Report this Comment On February 22, 2009, at 11:35 AM, ReillyDiefenbach wrote: Investing in stocks is ALWAYS a gamble.


Report this Comment On February 22, 2009, at 12:01 PM, truthisntstupid wrote: True. But is my investing for dividends in companies like P&G and PEP and various utilities gambling to the same extent as people trying to capitalize on short-term price movements? I read the "Intelligent Investor" and like the mental perspective of taking the view that I'm buying "a piece of a business" instead of a number whose volatility might give me a profit. Love Ben Graham for the mental aspect of what that book teaches yet I'm not really a "value investor."

I'm more of a dividend investor that believes in the ownership viewpoint that Ben Graham teaches


On February 23, 2009, at 2:19 PM, Ecomike wrote: I stayed out of the market for 20 years, got back in in October as I started to see stocks on sale. So far I have been up, down and even, right now about even, which means I am holding about twice as much stock as I had 4 months ago. I sold NCX today at 300% profit on an Arab (Dudais, UAE?) Take over, taking it private at a 300% premium over last weeks closing pricing. They are buying and we are selling. SIRI got a private (Non-gov) bail out last week, stock tripled in one day. Trick is buy stocks that get hammered huge.

I feel pretty good as I am even with my peak value from last year as of today, with the market at a new bottom.

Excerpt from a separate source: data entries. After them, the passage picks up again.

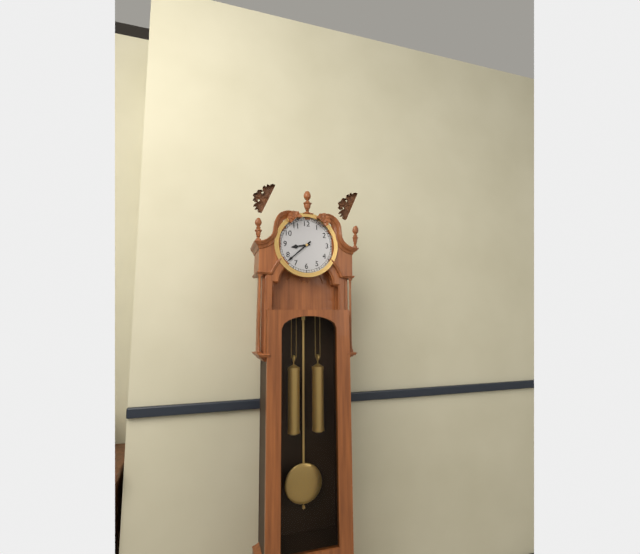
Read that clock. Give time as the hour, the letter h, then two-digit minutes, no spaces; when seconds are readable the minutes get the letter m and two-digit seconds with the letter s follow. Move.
8h38
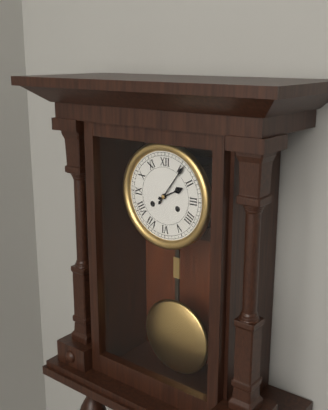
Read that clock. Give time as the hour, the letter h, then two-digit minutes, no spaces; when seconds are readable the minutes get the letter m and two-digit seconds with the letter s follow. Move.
2h06
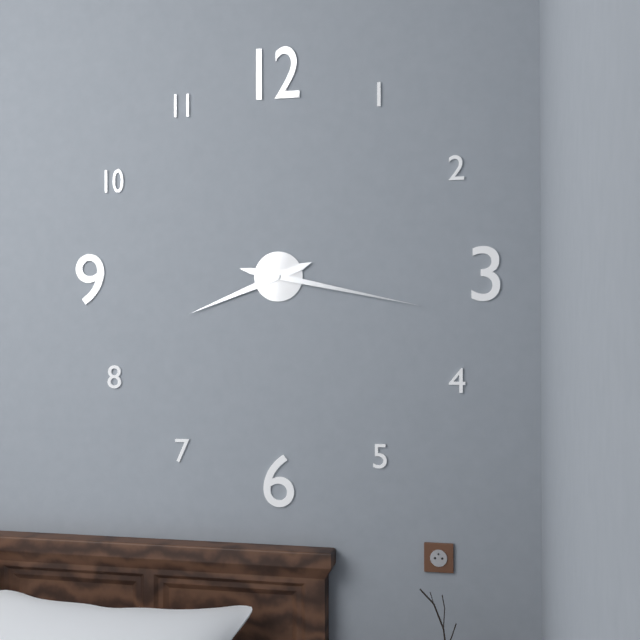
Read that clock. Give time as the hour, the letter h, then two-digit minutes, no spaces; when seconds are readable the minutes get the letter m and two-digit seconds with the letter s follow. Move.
8h17
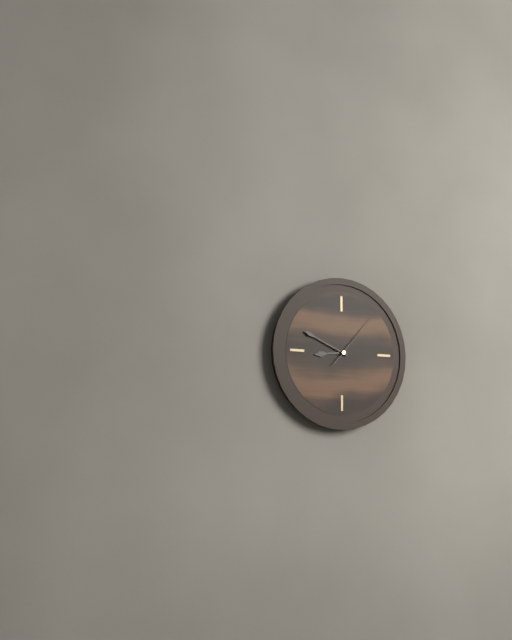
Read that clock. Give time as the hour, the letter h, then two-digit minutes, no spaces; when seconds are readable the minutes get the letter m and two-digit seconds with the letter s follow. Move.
8h49m07s
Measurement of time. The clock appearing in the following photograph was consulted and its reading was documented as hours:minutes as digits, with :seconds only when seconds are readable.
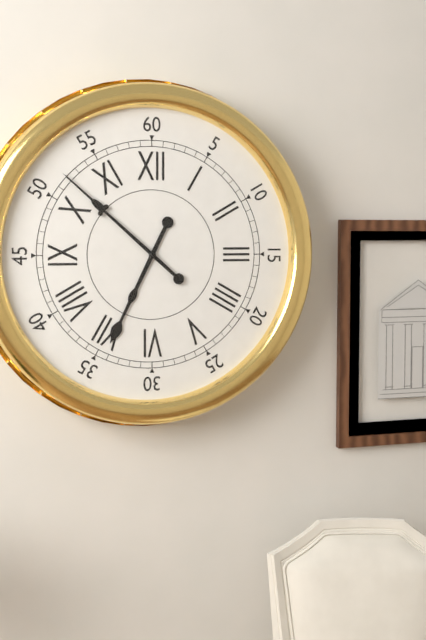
6:52
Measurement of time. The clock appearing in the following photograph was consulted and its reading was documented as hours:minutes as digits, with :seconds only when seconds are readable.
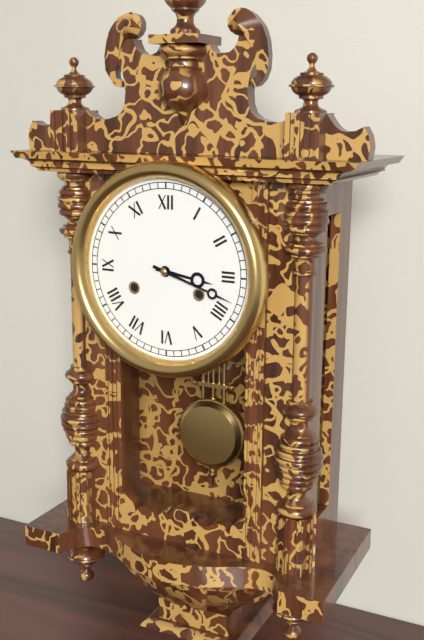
3:18
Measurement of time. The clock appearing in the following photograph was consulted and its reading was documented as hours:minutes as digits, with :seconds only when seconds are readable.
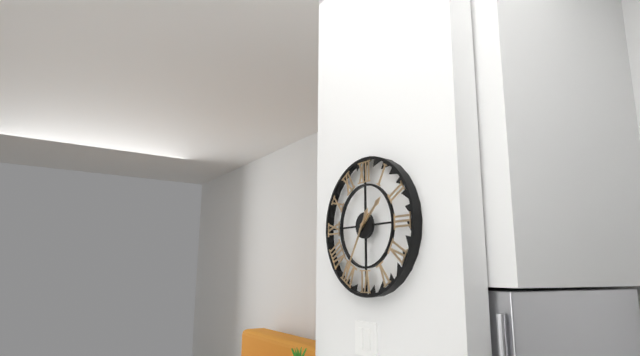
1:35
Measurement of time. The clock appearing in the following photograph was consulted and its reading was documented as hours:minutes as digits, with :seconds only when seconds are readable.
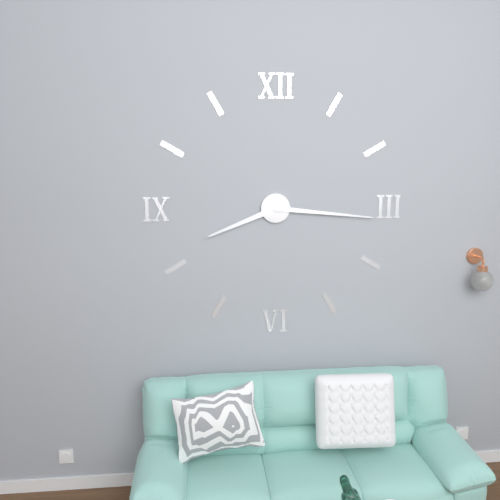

Report this Comment On February 27, 2009, at 3:15 PM, kpmom wrote: See when I see things like this, I wonder why I ever subscribed to the Motley Fool publications, and am glad I canceled my subscriptions. Y'all rode your stocks down 40%, 50%, 60%, and MORE??? Why????

And you guys have the nerve to CHARGE for your "reccomendations"? This is the problem with the MF's "buy and hold" forever mentality. Do you realize how long it will take to make those losses up (if ever), never mind moving ahead? I follow IBD's reccomendation to cut all losses at 7-8%. And don't tell me about Buffett's buy and hold strategy. He's a zillionaire. Most of the rest of us are not. Shame on you all for not advising your follows to PRESERVE CAPITAL at all costs. For we workin' stiffs it's the name of the game


Report this Comment On February 27, 2009, at 3:56 PM, JoeyBallz wrote: Hey whiney guys that are bitching about losing their money on stock recommendations from Fool. Just because they each recommend a stock to buy each month doesn't mean that you should go out right then and there and buy it. There are dozens of underlying factors that you need to consider before just buying whatever a newsletter says (No, I'm not going to explain them to you, go read a book). If you've been buying every recommendation they've given you for the past year, you're going to be down 50% from where you started. That's what happens in a recession. The knife is still falling and will continue to until the nation regains confidence. If you try to catch a falling knife when it's got a heavy weight behind it, you're going to get cut... well your money is at least. If you think just because they recommend a stock that means you're going to make money on it right away or in the middle of a recession you're either retarded, a Hillbilly that never finished getting their GED or you just shouldn't be investing at all. These recommendations are mostly stocks to buy and HOLD so that once a bull market makes a comeback (who knows when that will be), these stocks will rebound better than most stocks out on the market (If you haven't checked, their recommendations are doing much better than the market itself). Don't blame because you don't understand the basic concepts of investing. If stocks give you too much of a tummy ache and you're selling them once you've already lost 50% of your money try out some nice mutual funds or ETFs.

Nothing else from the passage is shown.